January 19, 2011 // Uncategorized

A pope and a Baptist preacher

As I write this column on the national holiday observing the birthday of Reverend Dr. Martin Luther King Jr., I purposely say “Reverend” Doctor King since so many seem to forget the Christian inspiration of Martin Luther King’s struggle for freedom and justice. His words and his actions had a depth that was rooted in his faith in God. He was always first and foremost a passionate believer in Jesus Christ. It was his Christian vision that made him opt for nonviolence in his efforts for civil rights amidst discrimination and oppression.

Reverend Dr. King’s civil disobedience was motivated by obedience to a higher law, the law of God. In the famous letter from his jail cell in Birmingham where he was imprisoned for participation in a civil rights demonstration, Reverend Dr. King wrote about Christian discipleship. He explained why he could not obey unjust laws. He quoted two Doctors of the Church. “I would agree with Saint Augustine,” he wrote, that an “unjust law is no law at all” and with Saint Thomas Aquinas that “an unjust law is a human law that is not rooted in eternal and natural law.” That very same week in April 1963, in his encyclical on peace, Pope John XXIII quoted the same passage from Saint Thomas to make the same point. He wrote: “laws and decrees enacted in contravention of the moral order, and hence of the divine will, can have no binding force in conscience.”

The words of a Pope from the Vatican and a southern Baptist preacher from his jail cell remind us of important truths this week as we prepare to observe the 38th anniversary of the Roe v. Wade decision of the Supreme Court. They remind us that permissive abortion laws, like laws which promoted racial segregation, violate the higher law and must be opposed.
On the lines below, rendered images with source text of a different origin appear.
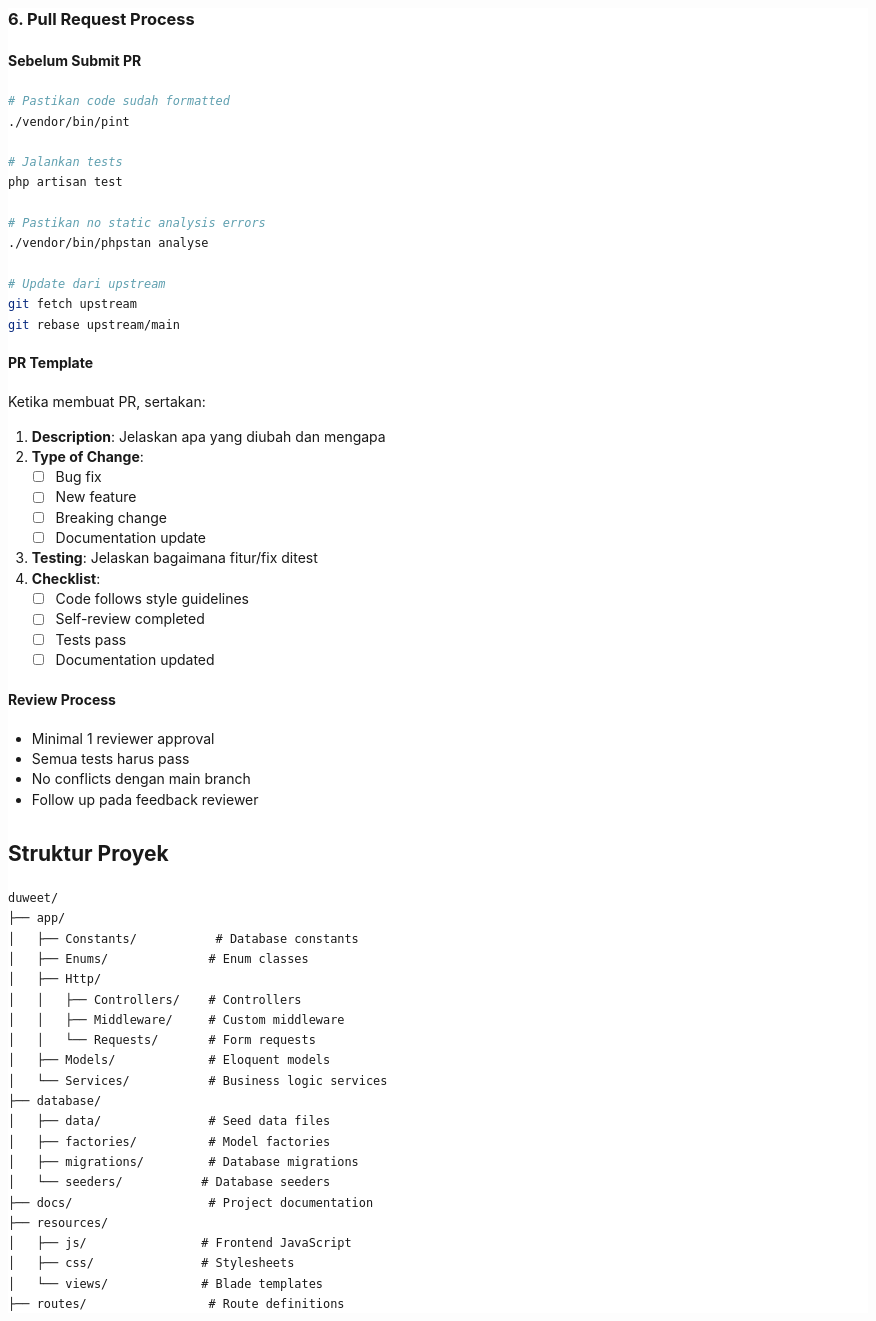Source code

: ### 6. Pull Request Process

#### Sebelum Submit PR
```bash
# Pastikan code sudah formatted
./vendor/bin/pint

# Jalankan tests
php artisan test

# Pastikan no static analysis errors
./vendor/bin/phpstan analyse

# Update dari upstream
git fetch upstream
git rebase upstream/main
```

#### PR Template
Ketika membuat PR, sertakan:

1. **Description**: Jelaskan apa yang diubah dan mengapa
2. **Type of Change**: 
   - [ ] Bug fix
   - [ ] New feature
   - [ ] Breaking change
   - [ ] Documentation update
3. **Testing**: Jelaskan bagaimana fitur/fix ditest
4. **Checklist**:
   - [ ] Code follows style guidelines
   - [ ] Self-review completed
   - [ ] Tests pass
   - [ ] Documentation updated

#### Review Process
- Minimal 1 reviewer approval
- Semua tests harus pass
- No conflicts dengan main branch
- Follow up pada feedback reviewer

## Struktur Proyek

```
duweet/
├── app/
│   ├── Constants/           # Database constants
│   ├── Enums/              # Enum classes
│   ├── Http/
│   │   ├── Controllers/    # Controllers
│   │   ├── Middleware/     # Custom middleware
│   │   └── Requests/       # Form requests
│   ├── Models/             # Eloquent models
│   └── Services/           # Business logic services
├── database/
│   ├── data/               # Seed data files
│   ├── factories/          # Model factories
│   ├── migrations/         # Database migrations
│   └── seeders/           # Database seeders
├── docs/                   # Project documentation
├── resources/
│   ├── js/                # Frontend JavaScript
│   ├── css/               # Stylesheets
│   └── views/             # Blade templates
├── routes/                 # Route definitions
```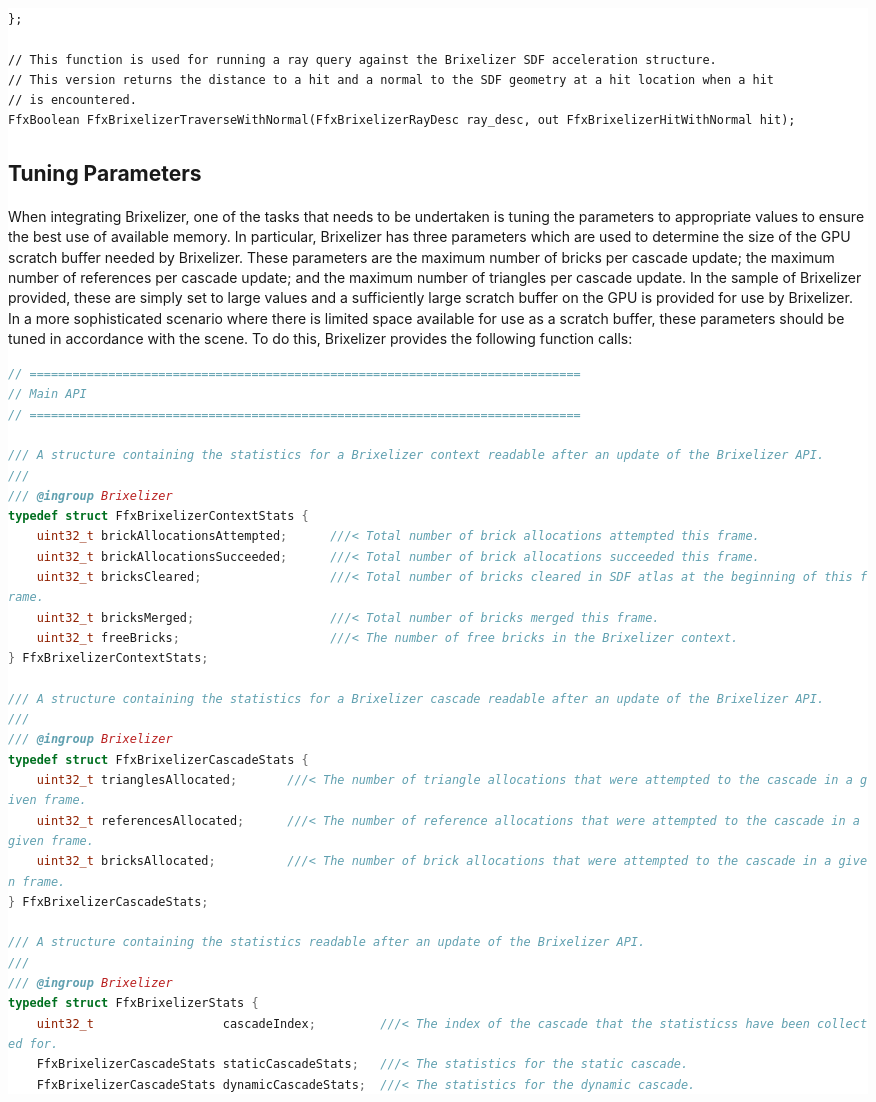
 ```hlsl
};

// This function is used for running a ray query against the Brixelizer SDF acceleration structure.
// This version returns the distance to a hit and a normal to the SDF geometry at a hit location when a hit
// is encountered.
FfxBoolean FfxBrixelizerTraverseWithNormal(FfxBrixelizerRayDesc ray_desc, out FfxBrixelizerHitWithNormal hit);
```

<h2>Tuning Parameters</h2>

When integrating Brixelizer, one of the tasks that needs to be undertaken is tuning the parameters to appropriate values to ensure the best use of available memory. In particular, Brixelizer has three parameters which are used to determine the size of the GPU scratch buffer needed by Brixelizer. These parameters are the maximum number of bricks per cascade update; the maximum number of references per cascade update; and the maximum number of triangles per cascade update. In the sample of Brixelizer provided, these are simply set to large values and a sufficiently large scratch buffer on the GPU is provided for use by Brixelizer. In a more sophisticated scenario where there is limited space available for use as a scratch buffer, these parameters should be tuned in accordance with the scene. To do this, Brixelizer provides the following function calls:

```cpp
// =============================================================================
// Main API
// =============================================================================

/// A structure containing the statistics for a Brixelizer context readable after an update of the Brixelizer API.
///
/// @ingroup Brixelizer
typedef struct FfxBrixelizerContextStats {
    uint32_t brickAllocationsAttempted;      ///< Total number of brick allocations attempted this frame.
    uint32_t brickAllocationsSucceeded;      ///< Total number of brick allocations succeeded this frame.
    uint32_t bricksCleared;                  ///< Total number of bricks cleared in SDF atlas at the beginning of this frame.
    uint32_t bricksMerged;                   ///< Total number of bricks merged this frame.
    uint32_t freeBricks;                     ///< The number of free bricks in the Brixelizer context.
} FfxBrixelizerContextStats;

/// A structure containing the statistics for a Brixelizer cascade readable after an update of the Brixelizer API.
///
/// @ingroup Brixelizer
typedef struct FfxBrixelizerCascadeStats {
    uint32_t trianglesAllocated;       ///< The number of triangle allocations that were attempted to the cascade in a given frame.
    uint32_t referencesAllocated;      ///< The number of reference allocations that were attempted to the cascade in a given frame.
    uint32_t bricksAllocated;          ///< The number of brick allocations that were attempted to the cascade in a given frame.
} FfxBrixelizerCascadeStats;

/// A structure containing the statistics readable after an update of the Brixelizer API.
///
/// @ingroup Brixelizer
typedef struct FfxBrixelizerStats {
    uint32_t                  cascadeIndex;         ///< The index of the cascade that the statisticss have been collected for.
    FfxBrixelizerCascadeStats staticCascadeStats;   ///< The statistics for the static cascade.
    FfxBrixelizerCascadeStats dynamicCascadeStats;  ///< The statistics for the dynamic cascade.
```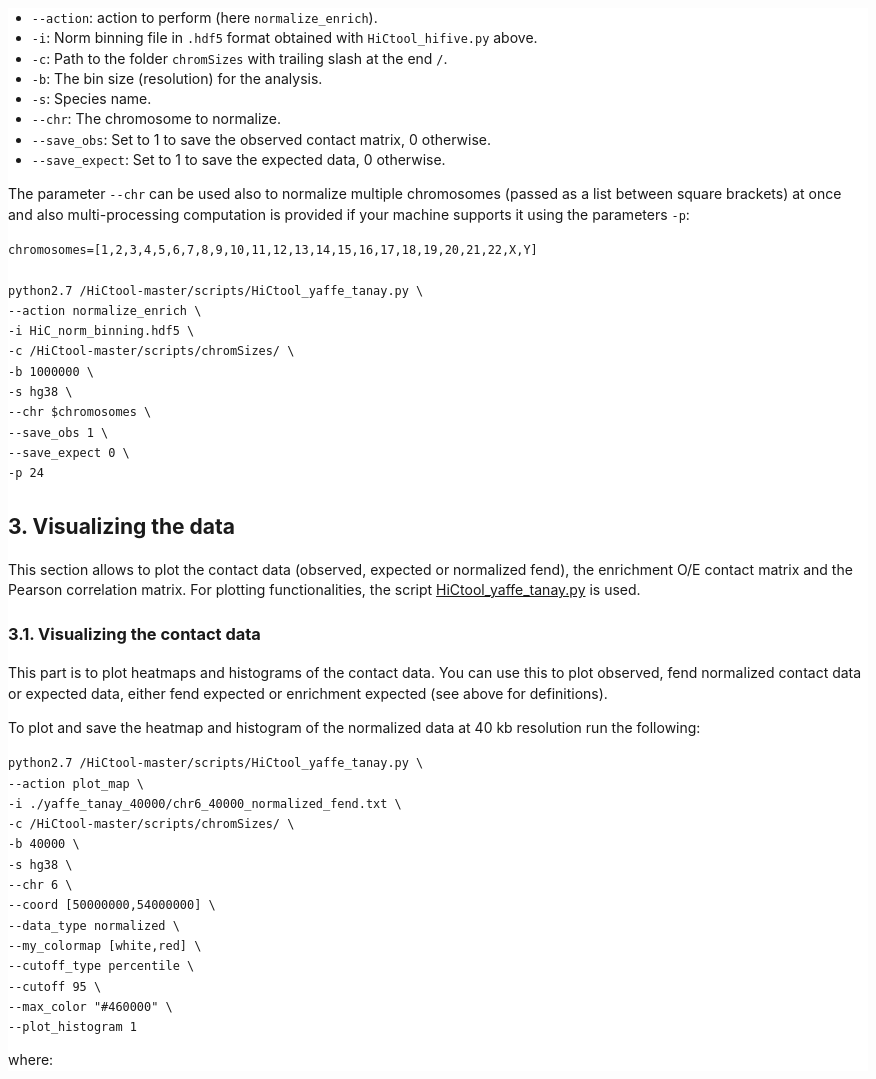 
- ``--action``: action to perform (here ``normalize_enrich``).
- ``-i``:  Norm binning file in ``.hdf5`` format obtained with ``HiCtool_hifive.py`` above.
- ``-c``: Path to the folder ``chromSizes`` with trailing slash at the end ``/``.
- ``-b``: The bin size (resolution) for the analysis.
- ``-s``: Species name.
- ``--chr``: The chromosome to normalize.
- ``--save_obs``: Set to 1 to save the observed contact matrix, 0 otherwise.
- ``--save_expect``: Set to 1 to save the expected data, 0 otherwise.

The parameter ``--chr`` can be used also to normalize multiple chromosomes (passed as a list between square brackets) at once and also multi-processing computation is provided if your machine supports it using the parameters ``-p``:
```unix
chromosomes=[1,2,3,4,5,6,7,8,9,10,11,12,13,14,15,16,17,18,19,20,21,22,X,Y]

python2.7 /HiCtool-master/scripts/HiCtool_yaffe_tanay.py \
--action normalize_enrich \
-i HiC_norm_binning.hdf5 \
-c /HiCtool-master/scripts/chromSizes/ \
-b 1000000 \
-s hg38 \
--chr $chromosomes \
--save_obs 1 \
--save_expect 0 \
-p 24
```

## 3. Visualizing the data

This section allows to plot the contact data (observed, expected or normalized fend), the enrichment O/E contact matrix and the Pearson correlation matrix. For plotting functionalities, the script [HiCtool_yaffe_tanay.py](/scripts/HiCtool_yaffe_tanay.py) is used.

### 3.1. Visualizing the contact data

This part is to plot heatmaps and histograms of the contact data. You can use this to plot observed, fend normalized contact data or expected data, either fend expected or enrichment expected (see above for definitions).

To plot and save the heatmap and histogram of the normalized data at 40 kb resolution run the following:
```unix
python2.7 /HiCtool-master/scripts/HiCtool_yaffe_tanay.py \
--action plot_map \
-i ./yaffe_tanay_40000/chr6_40000_normalized_fend.txt \
-c /HiCtool-master/scripts/chromSizes/ \
-b 40000 \
-s hg38 \
--chr 6 \
--coord [50000000,54000000] \
--data_type normalized \
--my_colormap [white,red] \
--cutoff_type percentile \
--cutoff 95 \
--max_color "#460000" \
--plot_histogram 1
```
where:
They remind us of our Christian obligation always to defend the truth about the dignity of the human person. And they remind us that the Church can never remain silent in the face of injustice.

Many hundreds of young people from our diocese will travel to Washington, D.C., this coming weekend to participate in the March for Life on January 24th. I am looking forward to celebrating Mass for all the participants from our diocese on Sunday, January 23rd, at 3:00 p.m. at Saint Matthew’s Cathedral in Washington, D.C. and then marching together the next day. It is edifying that so many young people are firmly dedicated to the cause of life, a sign, I believe, of the good fruits of the new evangelization.

As we prepare for this sad anniversary of Roe v. Wade, I invite all to join in a great prayer for life. The actual date of the infamous Supreme Court decision is January 22nd. The Bishops of the United States have decreed that in all the dioceses of the United States, January 22nd shall be observed as a particular day of penance for violations to the dignity of the human person committed through acts of abortion, and of prayer for the full restoration of the legal guarantee of the right to life. I invite all to observe this Saturday, January 22nd, as a day of penance by offering prayers and sacrifices for the cause of life. And please remember all who will be traveling to Washington for the March for Life.

In his encyclical “The Gospel of Life,” Pope John Paul II wrote: “It is impossible to further the common good without acknowledging and defending the right to life, upon which all the other inalienable rights of individuals are founded and from which they develop. A society lacks solid foundations when, on the one hand, it asserts values such as the dignity of the person, justice and peace, but then, on the other hand, radically acts to the contrary by allowing or tolerating a variety of ways in which human life is devalued and violated, especially where it is weak or marginalized. Only respect for life can be the foundation and guarantee of the most precious and essential goods of society, such as democracy and peace.”

As I reflect today on the great work of Reverend Dr. King in combating racial injustice and discrimination and on his words from the Birmingham jail, I think also of the great civil rights struggle of our day: the defense of the right to life of the innocent unborn.

You and I were not just an accumulation of biological material when we were in our mothers’ wombs. We were new living human beings. So are all the unborn children in their mothers’ wombs today. Jesus, the Son of God, was once an unborn child in the spotless womb of the Blessed Virgin Mary. May she who welcomed the Son of God made man in her maternal womb intercede for our nation, for an end to abortion, and for the protection of every human life!